• **Available records**
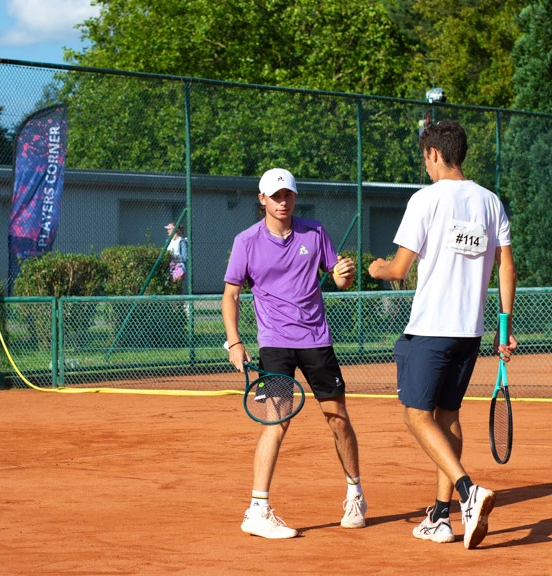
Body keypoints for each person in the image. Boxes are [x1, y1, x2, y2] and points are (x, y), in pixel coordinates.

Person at [368, 120, 517, 549]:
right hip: (469, 334)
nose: (426, 167)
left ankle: (468, 493)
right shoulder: (491, 202)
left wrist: (375, 267)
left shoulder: (425, 200)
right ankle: (439, 515)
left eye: (425, 160)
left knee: (416, 415)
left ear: (434, 154)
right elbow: (506, 266)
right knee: (448, 416)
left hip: (430, 330)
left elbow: (398, 270)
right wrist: (503, 329)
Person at [222, 167, 366, 539]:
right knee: (277, 421)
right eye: (275, 196)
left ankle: (355, 495)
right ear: (262, 200)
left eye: (287, 195)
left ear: (294, 197)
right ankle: (257, 509)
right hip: (275, 342)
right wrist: (235, 341)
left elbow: (337, 277)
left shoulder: (314, 232)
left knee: (338, 419)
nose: (282, 201)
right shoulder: (246, 241)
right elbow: (231, 294)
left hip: (317, 340)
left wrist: (344, 275)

• **Exercise details**
Within the material, find all lines that hold the word "knee" and show them.

• **Task result**
left knee: (416, 415)
right knee: (448, 416)
right knee: (277, 421)
left knee: (338, 419)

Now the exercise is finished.